◆ YOUR ASSIGNMENT
Retype each entry exactly as written, and keep the pictures out of the copy.

[[ DATA UNDER STUDY open ]]

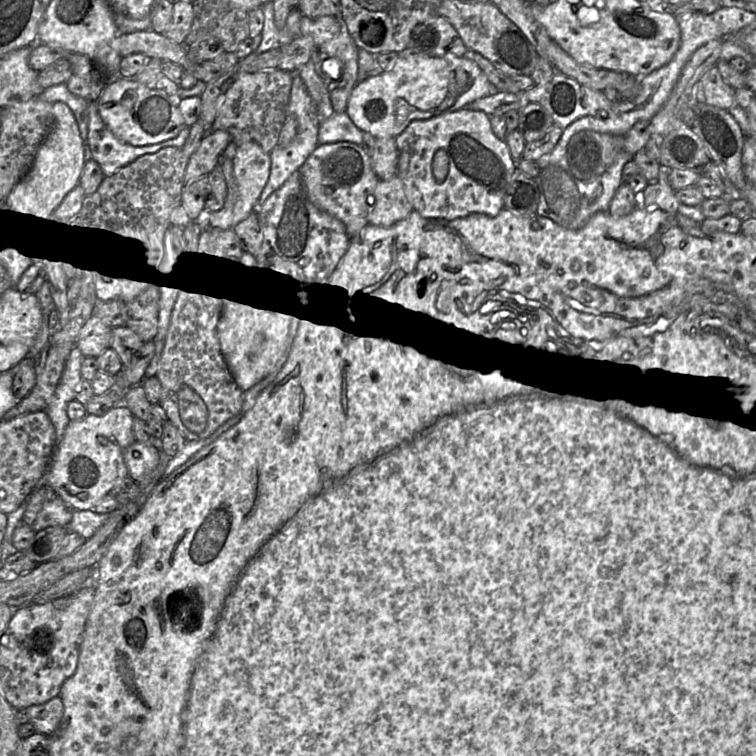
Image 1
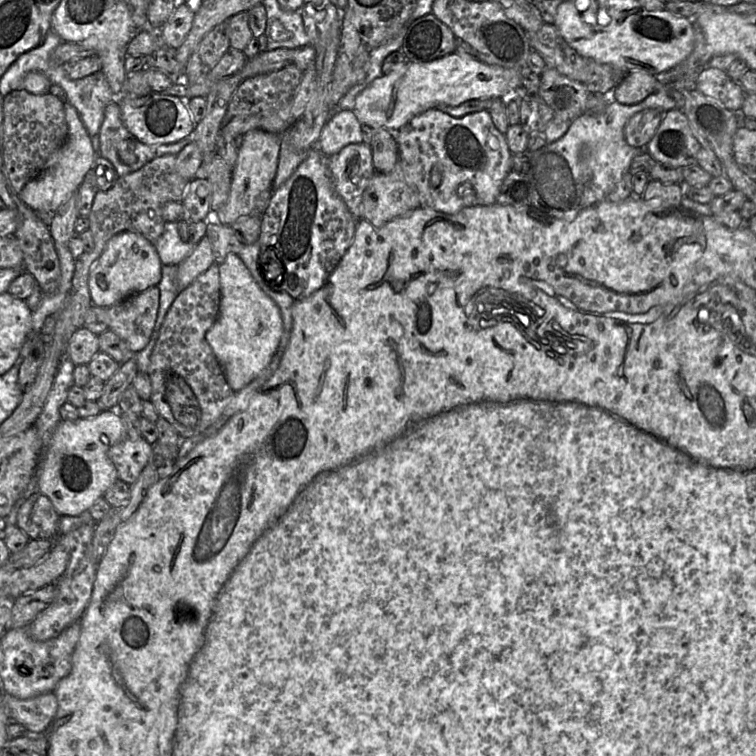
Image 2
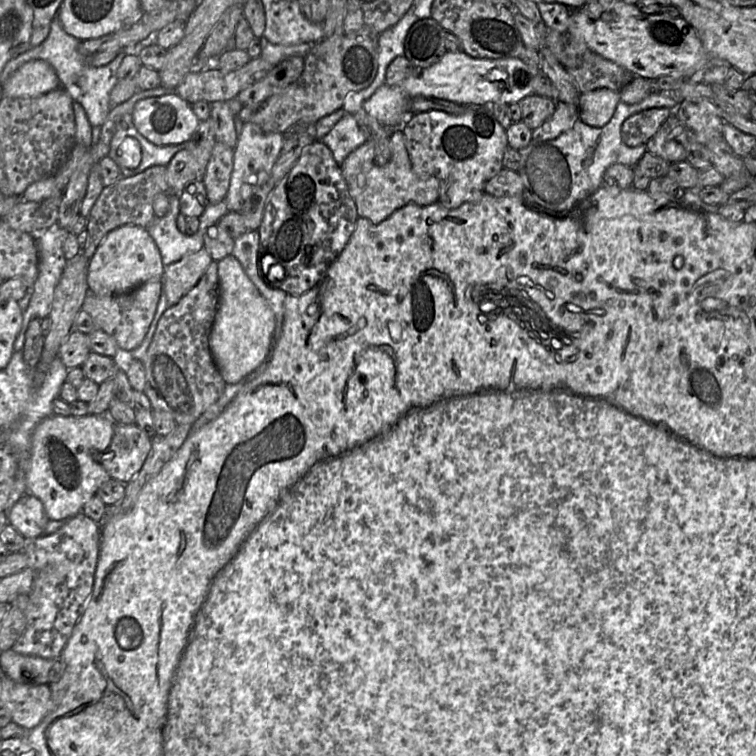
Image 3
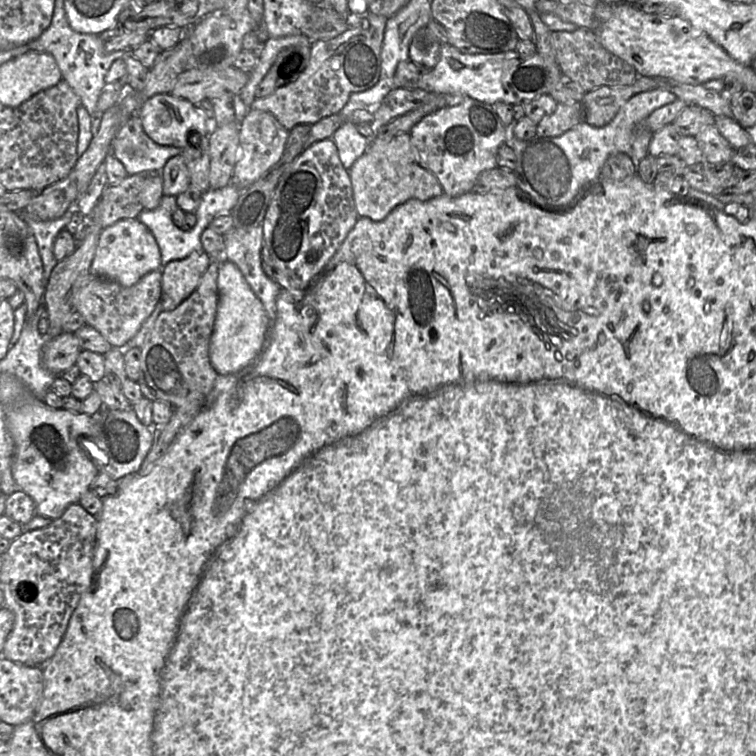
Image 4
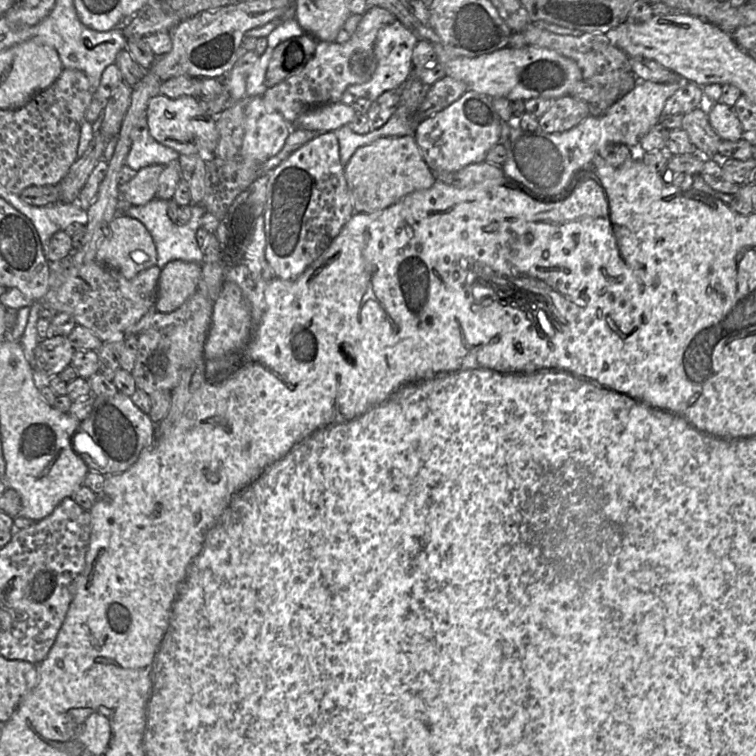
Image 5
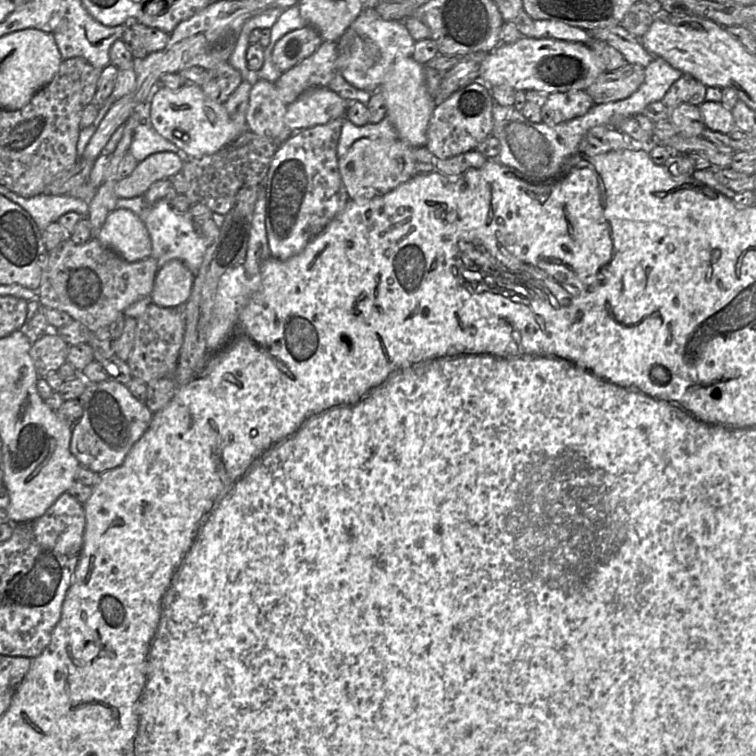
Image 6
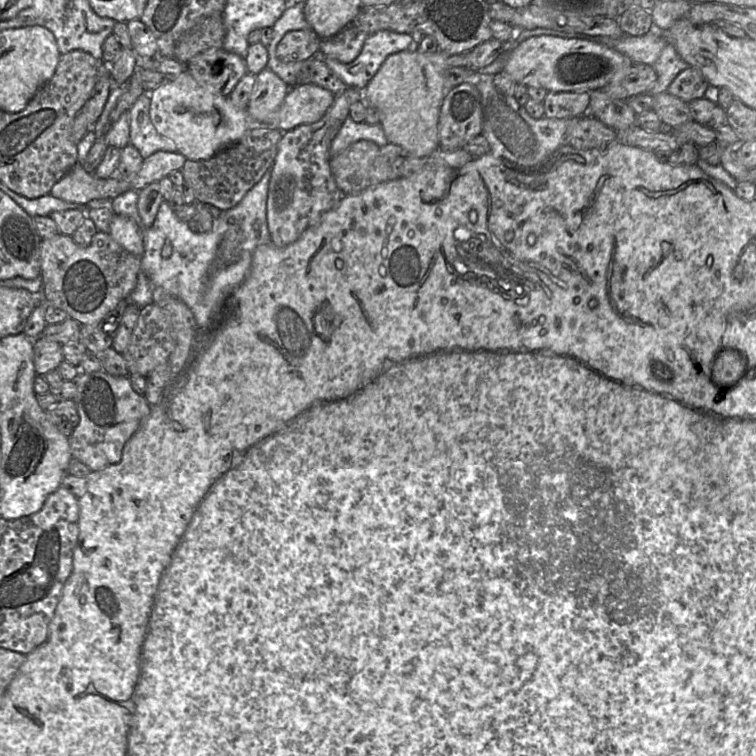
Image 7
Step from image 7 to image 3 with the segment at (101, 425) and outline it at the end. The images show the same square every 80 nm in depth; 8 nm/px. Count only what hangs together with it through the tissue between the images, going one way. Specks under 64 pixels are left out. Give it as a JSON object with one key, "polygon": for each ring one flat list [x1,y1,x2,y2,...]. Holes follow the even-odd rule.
{"polygon":[[114,424,112,441,99,456,111,478,128,483,142,468,152,439,136,424]]}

[[ DATA UNDER STUDY closed ]]

◆ SOLUTION FOR THIS EXERCISE
Image 1
Image 2
Image 3
Image 4
Image 5
Image 6
Image 7
Step from image 7 to image 3 with the segment at (101, 425) and outline it at the end. The images show the same square every 80 nm in depth; 8 nm/px. Count only what hangs together with it through the tissue between the images, going one way. Specks under 64 pixels are left out. Give it as a JSON object with one key, "polygon": for each ring one flat list [x1,y1,x2,y2,...]. Holes follow the even-odd rule.
{"polygon":[[114,424,112,441,99,456,111,478,128,483,142,468,152,439,136,424]]}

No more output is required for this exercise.